Acte I, 1960, Buffalo, N.Y., 25 ans ont passé, « vingt-cinq années pour accepter une faute qui ne subsiste pas, et se pardonner ». Comme un portrait off dans un portrait générique, c’est dans la tête de Willy Chardack, dit « le Basset », première relation amoureuse de l’héroïne après Georg Kuritzkes, que se reconstituera d’abord le portrait de Gerda, à la faveur d’une promenade dans le temps conceptuel de la psyché de Willy réfugié outre-Atlantique à distance de l’Histoire, alors que le professeur Chardack remonte le fil introspectif du temps à distance de Willy. On y gagne quelques digressions d’une puissance d’oubli absolue qui happent le lecteur bien au-delà du continuum photogénique de la biographie de Gerda, dont la force d’aimantation se prolonge jusque dans le souvenir.
Acte II, Paris, 1938. « Elle était dérangeante, Gerda (…) incarnation de l’élégance, de la féminité, de la coquetterie, dont personne n’aurait jamais soupçonné qu’elle raisonne, sente et agisse comme un homme (…) : elle était l’autonomie en personne ». Ruth Cerf, la confidente et amie intime, conjugue le motif à tous les temps avec la conviction admirative d’une scénariste et la minutie entêtante d’une entomologiste. On y gagne une profusion de détails et de portraits adjacents croqués dans le contexte frénétique du Paris de ces années-là, sombre et lumineux, mythique, autant dire cinématographique.
Un portrait de Gerda semblable à un comprimé dont l’effervescence l’emporterait sur la solubilité, l’esprit de réalité sur l’instinct de poésie, avant que la vulnérabilité ne s’en mêle venant à bout de la tension à la faveur d’un instant de grâce, et que le souffle romanesque n’emmène la partie, dès lors que Helena Janeczek assume le risque de s’abandonner à son imaginaire. On y gagne – acte III, Rome, 1960 – un portrait intime, quelques pages d’une plénitude cintrée dont la résolution offre la nudité fondamentale des instants parfaits. Lumière des larmes. Scène orgastique avec vue sur un seau d’épluchures. Nature morte à effet de bombe à retardement dès lors que la ragazza lâche son Leica. Le Dr Kuritzkes à qui parfois « pèse, la simple injustice d’être en vie (…) veut juste conserver “sa Gerda”, même s’il sait qu’elle n’existe pas », tant il est vrai que « chacun se souvient de ce qui lui est utile, de ce qui l’aide à rester en selle ». Helena Janeczek, à ce stade, s’autorise elle aussi à imaginer « sa Gerda ».

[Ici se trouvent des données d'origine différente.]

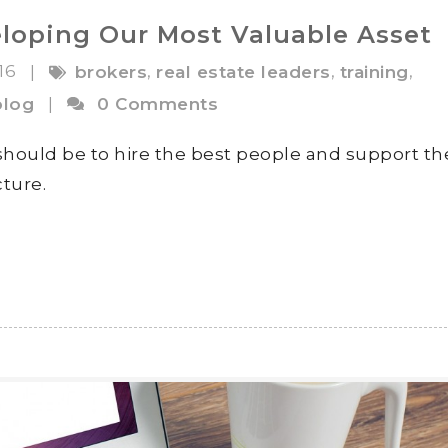
loping Our Most Valuable Asset
016
,
,
,
|
brokers
real estate leaders
training
blog
|
0 Comments
 should be to hire the best people and support t
ture.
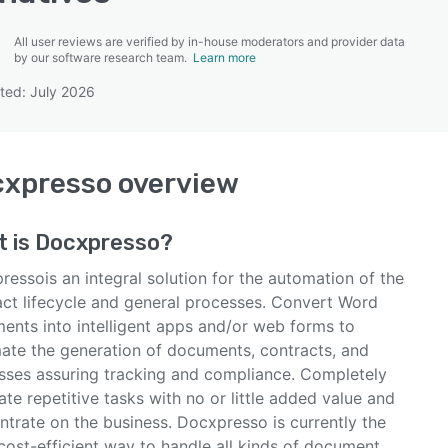
All user reviews are verified by in-house moderators and provider data
by our software research team.
Learn more
ted: July 2026
SEE COMPARISON
cxpresso
overview
t is
Docxpresso
?
essois an integral solution for the automation of the
act lifecycle and general processes. Convert Word
ents into intelligent apps and/or web forms to
ate the generation of documents, contracts, and
sses assuring tracking and compliance. Completely
ate repetitive tasks with no or little added value and
ntrate on the business. Docxpresso is currently the
cost-efficient way to handle all kinds of document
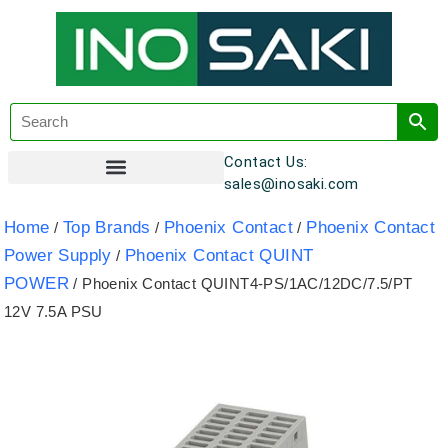
Contact Us:
sales@inosaki.com
Customer Registration
Home
Top Brands
Phoenix Contact
Phoenix Contact
/
/
/
Power Supply
Phoenix Contact QUINT
/
POWER
/ Phoenix Contact QUINT4-PS/1AC/12DC/7.5/PT
12V 7.5A PSU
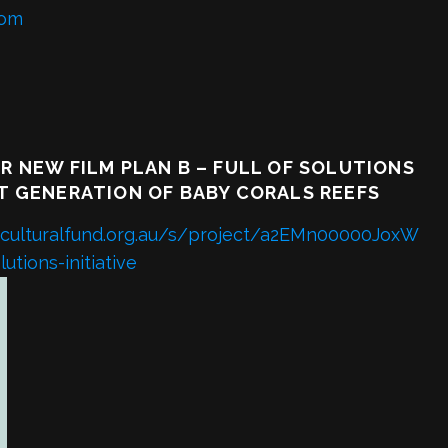
com
R NEW FILM PLAN B – FULL OF SOLUTIONS
T GENERATION OF BABY CORALS REEFS
lianculturalfund.org.au/s/project/a2EMn00000JoxW
utions-initiative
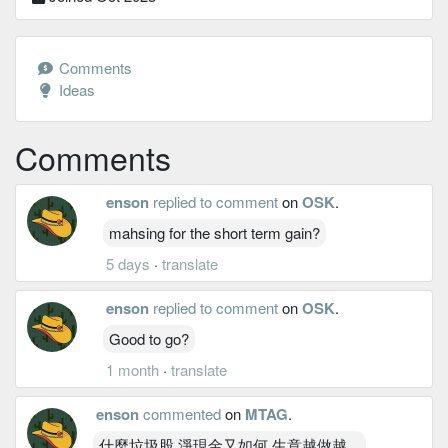
Comments
Ideas
Comments
enson
replied to comment
on
OSK
.
mahsing for the short term gain?
5 days
·
translate
enson
replied to comment
on
OSK
.
Good to go?
1 month
·
translate
enson
commented
on
MTAG
.
什麼垃圾股 淨現金又如何 生意越做越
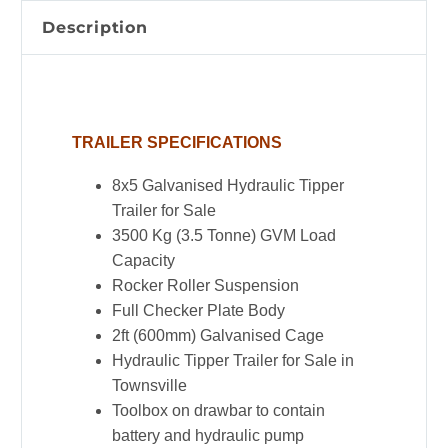
Cage
Description
|
3.5
Tonne
|
TRAILER SPECIFICATIONS
Rocker
Roller
8x5 Galvanised Hydraulic Tipper
Suspension
Trailer for Sale
quantity
3500 Kg (3.5 Tonne) GVM Load
Capacity
Rocker Roller Suspension
Full Checker Plate Body
2ft (600mm) Galvanised Cage
Hydraulic Tipper Trailer for Sale in
Townsville
Toolbox on drawbar to contain
battery and hydraulic pump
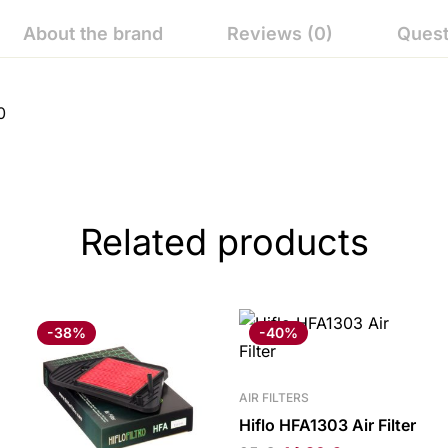
About the brand
Reviews (0)
Quest
0
Related products
-38%
-40%
AIR FILTERS
Hiflo HFA1303 Air Filter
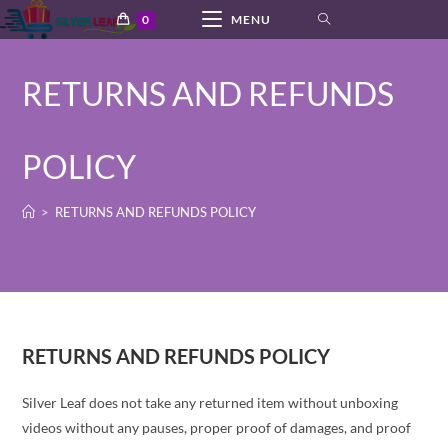
Skip
0
MENU
to
content
RETURNS AND REFUNDS
POLICY
>
RETURNS AND REFUNDS POLICY
RETURNS AND REFUNDS POLICY
Silver Leaf does not take any returned item without unboxing
videos without any pauses, proper proof of damages, and proof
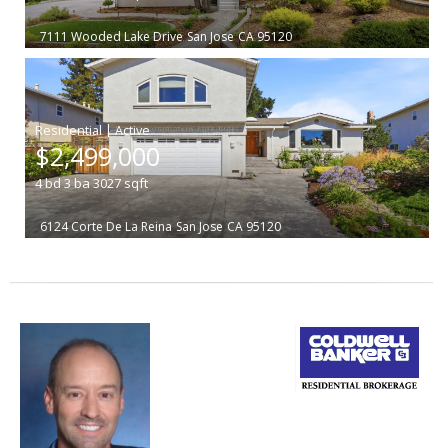
7111 Wooded Lake Drive
San Jose
CA 95120
|
$2,499,000
4
bd
3
ba
3027
sqft
6124 Corte De La Reina
San Jose
CA 95120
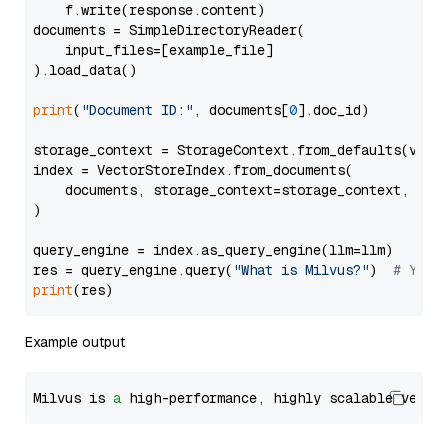
    f.write(response.content)

documents = SimpleDirectoryReader(

    input_files=[example_file]

).load_data()

print
(
"Document ID:"
, documents[
0
].doc_id)

storage_context = StorageContext.from_defaults(vecto
index = VectorStoreIndex.from_documents(

    documents, storage_context=storage_context, embe
)

query_engine = index.as_query_engine(llm=llm)

res = query_engine.query(
"What is Milvus?"
)  
# You 
print
Example output
Milvus is 
a
 high-performance, highly scalable vecto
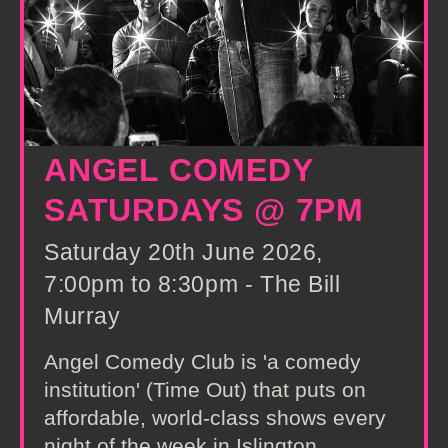
ANGEL COMEDY
SATURDAYS @ 7PM
Saturday 20th June 2026,
7:00pm to 8:30pm - The Bill
Murray
Angel Comedy Club is 'a comedy
institution' (Time Out) that puts on
affordable, world-class shows every
night of the week in Islington,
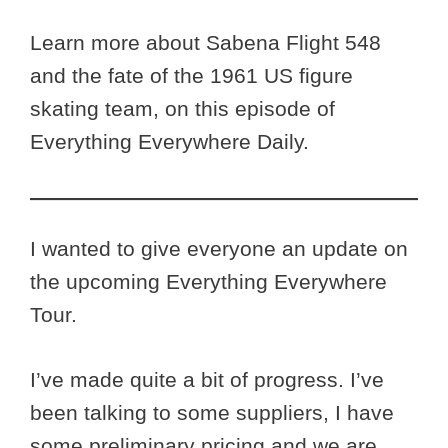
Learn more about Sabena Flight 548
and the fate of the 1961 US figure
skating team, on this episode of
Everything Everywhere Daily.
I wanted to give everyone an update on
the upcoming Everything Everywhere
Tour.
I’ve made quite a bit of progress. I’ve
been talking to some suppliers, I have
some preliminary pricing and we are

« (…) la réalité la plus vraie voyage par bonds, spirales, anticipations, poches d’enlisement invisibles pour un œil empirique (…) », ce livre dont les nombreuses contraintes retardent la lecture en est la preuve. C’est avec une expertise quasi expiatoire et une sollicitude musclée que Helena Janeczek relève le défi en 375 pages solides, une nuée de figurants, et quelques longueurs.